_PAGE TEXT_
>>>>>

FIG. 5B illustrates a process for detecting potentially compromised user(s) based on analyzing a dataset of transaction data. Stages 501 and 503 of FIG. 5B may be executed in the same manner as discussed above with respect to stages 501 and 503 of FIG. 5A.

At stage 505b, the remaining transactions are grouped based on user ID, and mappings are generated between each respective user ID and a corresponding set of unique merchant IDs. To give a simple example, if the remaining dataset comprises transaction data corresponding to 5 transactions as follows—Transaction 1 (including Merchant ID=700, User ID=800, timestamp=2019-01-01 01:01:01); Transaction 3 (including Merchant ID=701, User ID=800, timestamp=2019-01-01 03:03:03); Transaction 2 (including Merchant ID=700, User ID=801, timestamp=2019-01-01 02:02:02); Transaction 4 (including Merchant ID=702, User ID=802, timestamp=2019-01-01 04:04:04); and Transaction 5 (including Merchant ID=703, User ID=802, timestamp=2019-01-01 05:05:05)—the following mappings would be generated: mapping 800 (700, 701); mapping 801 (700); mapping 802 (702, 703).

At stage 507b, transactions corresponding to user IDs which are mapped to less than a threshold number of unique merchant IDs are removed from the dataset. Thus, in the case of the simple example given above, if the threshold number is 2, the transactions corresponding to User ID 801 are removed because User ID 801 is mapped to only one unique merchant ID (Merchant ID 700).

At stage 509b, transaction data corresponding to remaining transactions is output as part of a detection result (and the remaining user ID(s) in this transaction data correspond to potentially compromised user(s)). Thus, in the case of the simple example given above, the 4 transactions corresponding to User IDs 800 and 802 remain after stage 507b, and the transaction data for Transaction 1, Transaction 3, Transaction 4 and Transaction 5 is thus included in the detection result. Alternatively or in addition to this transaction data being included in the detection result, the output at stage 509b may include a list of users identified as being potentially compromised users (in the case of the simple example given above, User IDs 800 and 802 and/or corresponding usernames would be included in this list). Thus, a detection result output at stage 509b may include a suspicious activity report including transaction data corresponding to potentially fraudulent transactions, and/or a user list including an identification of potentially compromised user(s).

<<<<<

_SOURCE INFORMATION_
>>>>>

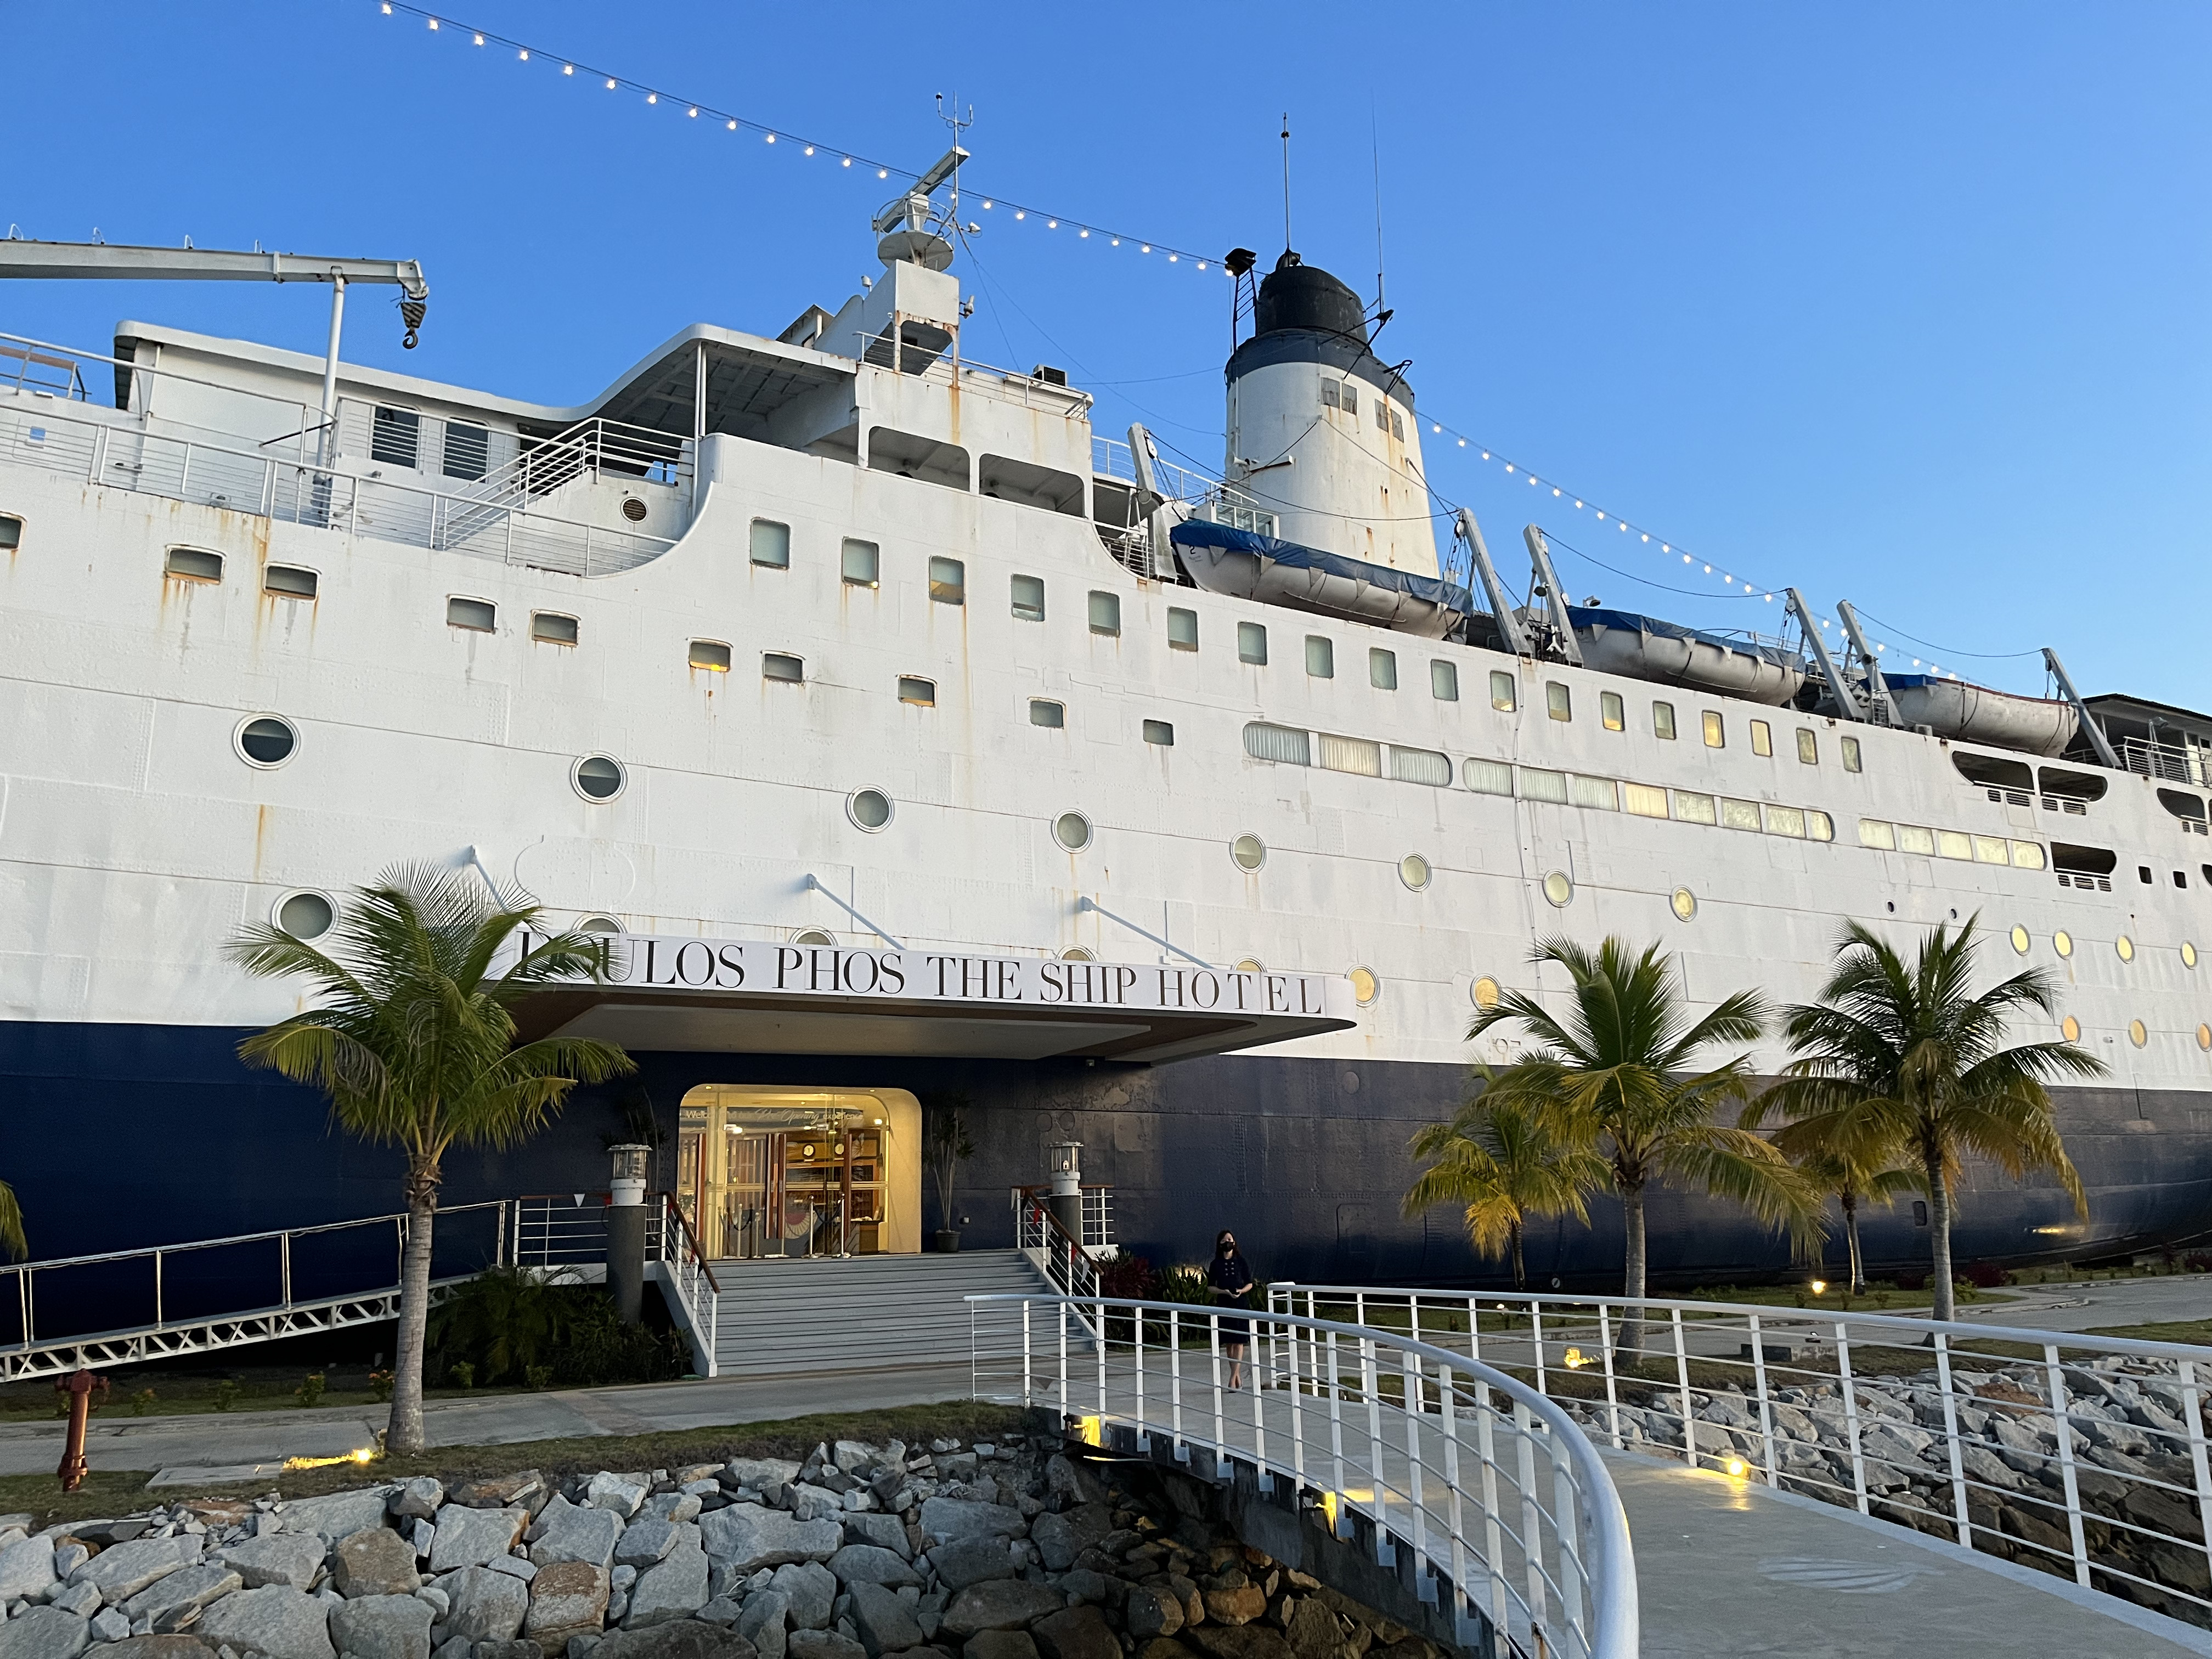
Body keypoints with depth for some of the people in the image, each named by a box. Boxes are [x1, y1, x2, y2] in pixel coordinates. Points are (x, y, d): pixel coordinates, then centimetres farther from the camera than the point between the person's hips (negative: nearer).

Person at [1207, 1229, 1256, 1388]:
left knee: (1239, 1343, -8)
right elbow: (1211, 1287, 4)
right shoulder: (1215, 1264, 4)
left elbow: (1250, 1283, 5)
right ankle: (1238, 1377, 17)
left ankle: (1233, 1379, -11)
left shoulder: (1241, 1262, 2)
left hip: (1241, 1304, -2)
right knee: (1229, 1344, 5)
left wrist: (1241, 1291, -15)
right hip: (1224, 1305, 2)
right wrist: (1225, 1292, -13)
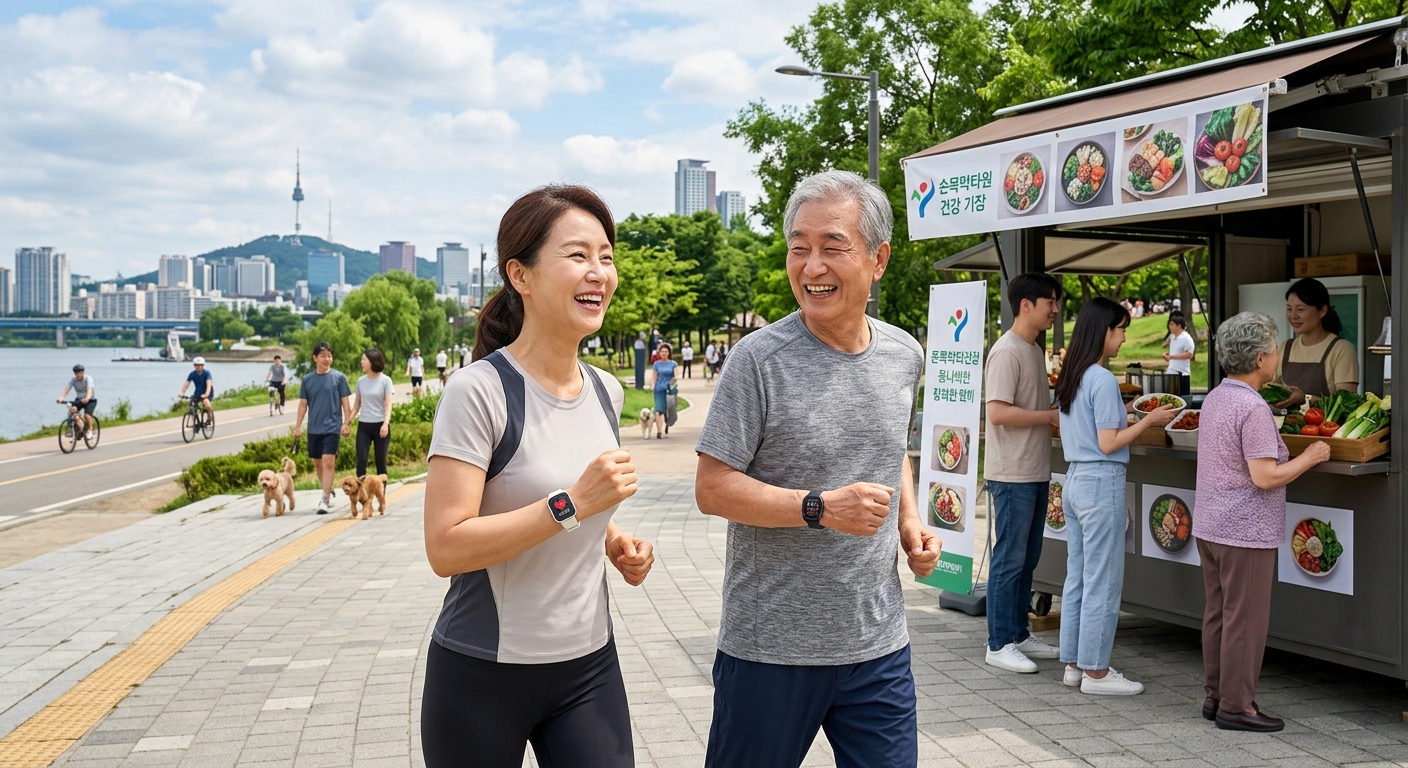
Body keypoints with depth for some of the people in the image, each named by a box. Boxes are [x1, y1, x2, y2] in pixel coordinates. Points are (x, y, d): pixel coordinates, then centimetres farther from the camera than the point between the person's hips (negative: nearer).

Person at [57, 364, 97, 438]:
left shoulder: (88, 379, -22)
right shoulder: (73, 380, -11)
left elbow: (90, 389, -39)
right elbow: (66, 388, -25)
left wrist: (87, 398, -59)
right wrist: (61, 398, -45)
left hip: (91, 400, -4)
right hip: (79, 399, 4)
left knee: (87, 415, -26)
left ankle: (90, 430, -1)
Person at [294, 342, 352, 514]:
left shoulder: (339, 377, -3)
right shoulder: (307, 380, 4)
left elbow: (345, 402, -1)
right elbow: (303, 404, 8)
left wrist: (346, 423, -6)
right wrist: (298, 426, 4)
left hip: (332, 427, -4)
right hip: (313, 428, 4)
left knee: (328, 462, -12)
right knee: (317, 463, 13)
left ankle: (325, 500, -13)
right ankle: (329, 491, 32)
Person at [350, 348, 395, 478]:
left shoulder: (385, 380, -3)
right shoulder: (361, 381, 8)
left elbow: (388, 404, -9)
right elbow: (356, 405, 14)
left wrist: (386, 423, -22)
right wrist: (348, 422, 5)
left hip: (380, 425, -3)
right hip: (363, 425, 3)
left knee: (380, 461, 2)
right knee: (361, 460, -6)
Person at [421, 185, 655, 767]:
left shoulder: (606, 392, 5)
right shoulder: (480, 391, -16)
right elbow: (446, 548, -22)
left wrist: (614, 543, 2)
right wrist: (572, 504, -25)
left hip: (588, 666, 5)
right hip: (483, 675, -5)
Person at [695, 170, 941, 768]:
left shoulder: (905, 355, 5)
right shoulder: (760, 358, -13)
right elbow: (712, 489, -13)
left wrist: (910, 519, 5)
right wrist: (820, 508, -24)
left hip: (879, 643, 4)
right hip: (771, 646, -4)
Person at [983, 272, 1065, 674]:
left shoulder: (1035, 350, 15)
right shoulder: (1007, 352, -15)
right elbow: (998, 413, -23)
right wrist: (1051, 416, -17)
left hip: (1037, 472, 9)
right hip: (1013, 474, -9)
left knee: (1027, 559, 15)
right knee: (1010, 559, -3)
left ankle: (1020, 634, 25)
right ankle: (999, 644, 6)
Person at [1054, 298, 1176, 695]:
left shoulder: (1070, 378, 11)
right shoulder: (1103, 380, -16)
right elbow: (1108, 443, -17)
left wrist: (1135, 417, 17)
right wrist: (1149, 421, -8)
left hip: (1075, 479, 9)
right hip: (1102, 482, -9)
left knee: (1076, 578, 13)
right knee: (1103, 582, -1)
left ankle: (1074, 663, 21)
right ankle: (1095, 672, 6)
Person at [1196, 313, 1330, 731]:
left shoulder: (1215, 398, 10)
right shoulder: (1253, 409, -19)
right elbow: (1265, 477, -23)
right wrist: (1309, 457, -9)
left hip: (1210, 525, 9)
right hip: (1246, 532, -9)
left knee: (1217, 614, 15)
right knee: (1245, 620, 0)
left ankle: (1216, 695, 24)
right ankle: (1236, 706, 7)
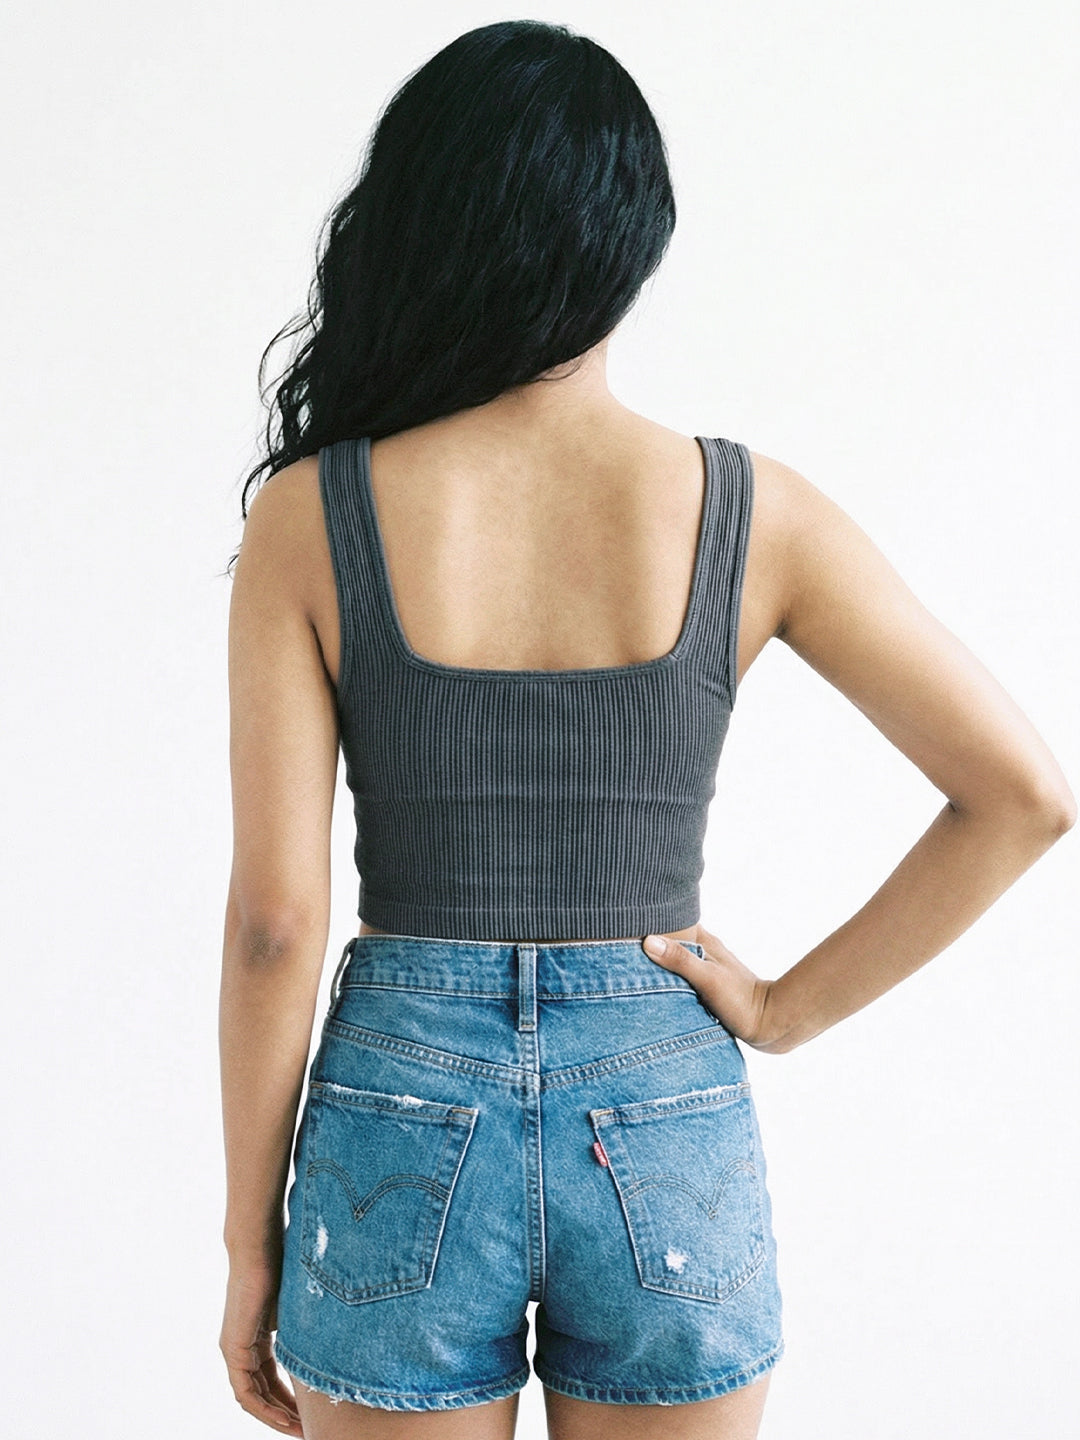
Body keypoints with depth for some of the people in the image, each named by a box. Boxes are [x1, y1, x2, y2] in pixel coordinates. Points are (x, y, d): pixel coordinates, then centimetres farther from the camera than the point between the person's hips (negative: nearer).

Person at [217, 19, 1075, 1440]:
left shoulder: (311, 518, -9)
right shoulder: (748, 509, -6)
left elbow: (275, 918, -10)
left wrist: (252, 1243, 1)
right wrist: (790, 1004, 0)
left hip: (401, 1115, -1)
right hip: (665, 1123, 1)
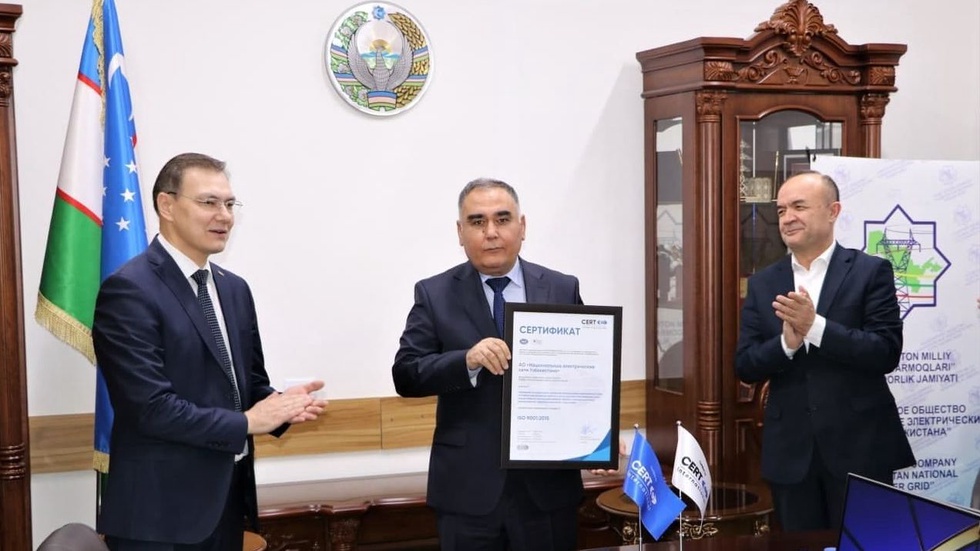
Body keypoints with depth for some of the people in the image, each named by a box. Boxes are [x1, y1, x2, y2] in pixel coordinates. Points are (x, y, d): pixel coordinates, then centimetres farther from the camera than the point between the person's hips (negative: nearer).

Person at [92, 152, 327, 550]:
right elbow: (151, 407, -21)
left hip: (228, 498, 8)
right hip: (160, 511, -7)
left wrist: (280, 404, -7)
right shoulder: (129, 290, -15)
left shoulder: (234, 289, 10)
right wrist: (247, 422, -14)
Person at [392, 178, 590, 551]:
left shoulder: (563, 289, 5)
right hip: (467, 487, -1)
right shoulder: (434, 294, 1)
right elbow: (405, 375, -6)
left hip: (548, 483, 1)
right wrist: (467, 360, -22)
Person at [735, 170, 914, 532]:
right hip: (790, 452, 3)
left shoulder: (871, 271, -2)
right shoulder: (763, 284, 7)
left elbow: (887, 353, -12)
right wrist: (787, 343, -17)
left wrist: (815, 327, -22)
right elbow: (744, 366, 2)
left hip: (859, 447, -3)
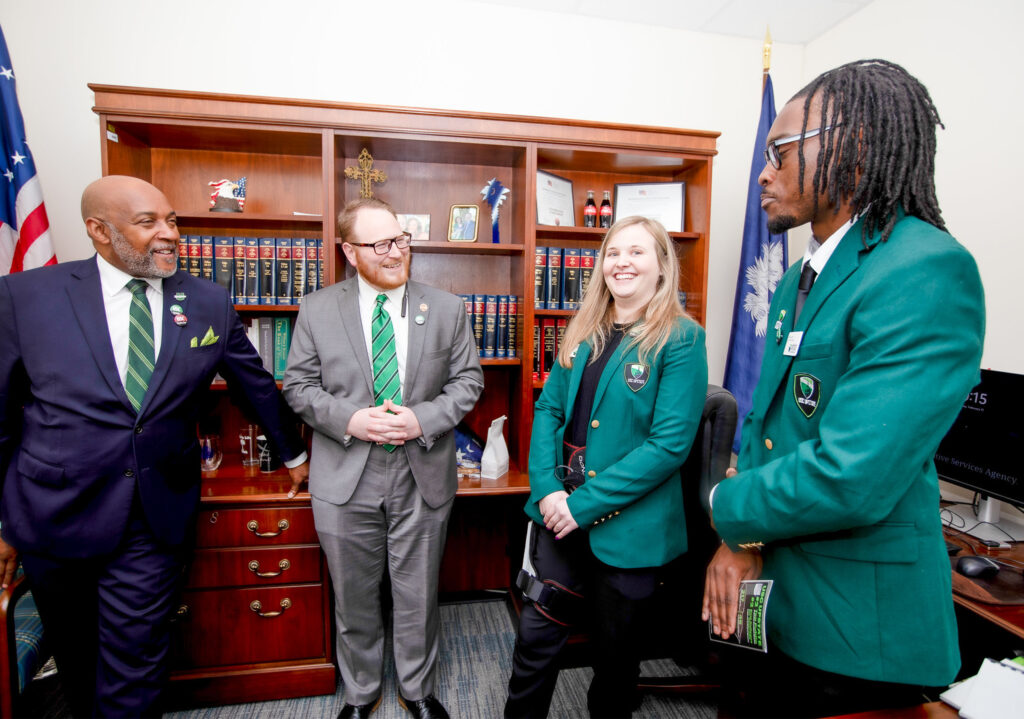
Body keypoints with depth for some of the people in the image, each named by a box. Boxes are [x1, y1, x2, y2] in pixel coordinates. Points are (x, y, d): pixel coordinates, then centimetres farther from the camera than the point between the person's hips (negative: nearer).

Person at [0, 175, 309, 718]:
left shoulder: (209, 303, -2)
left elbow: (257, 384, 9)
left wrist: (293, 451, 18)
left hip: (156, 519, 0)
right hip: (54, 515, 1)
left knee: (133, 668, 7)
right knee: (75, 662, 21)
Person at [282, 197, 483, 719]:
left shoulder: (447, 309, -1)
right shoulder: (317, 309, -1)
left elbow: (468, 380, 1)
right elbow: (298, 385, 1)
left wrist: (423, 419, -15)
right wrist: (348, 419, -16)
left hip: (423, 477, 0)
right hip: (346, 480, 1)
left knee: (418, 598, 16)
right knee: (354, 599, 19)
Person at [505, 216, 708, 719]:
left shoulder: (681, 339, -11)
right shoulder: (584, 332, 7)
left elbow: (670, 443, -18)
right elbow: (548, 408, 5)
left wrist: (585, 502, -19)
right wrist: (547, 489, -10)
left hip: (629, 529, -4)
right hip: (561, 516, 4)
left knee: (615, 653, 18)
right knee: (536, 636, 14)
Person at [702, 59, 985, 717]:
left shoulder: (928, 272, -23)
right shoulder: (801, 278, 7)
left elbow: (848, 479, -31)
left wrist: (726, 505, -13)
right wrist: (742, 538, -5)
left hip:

<<<<<

_EXERCISE PROMPT_
Answer these questions using the page text above, one answer per line:
1. In the example at stage 505b, which merchant IDs are mapped to User ID 802?
2. With a threshold of 2, whose transactions are removed at stage 507b?
3. Besides transaction data, what may the output at stage 509b include?

_EXPECTED ANSWER_
1. Merchant IDs 702 and 703.
2. The transactions of User ID 801.
3. A list of users identified as potentially compromised users.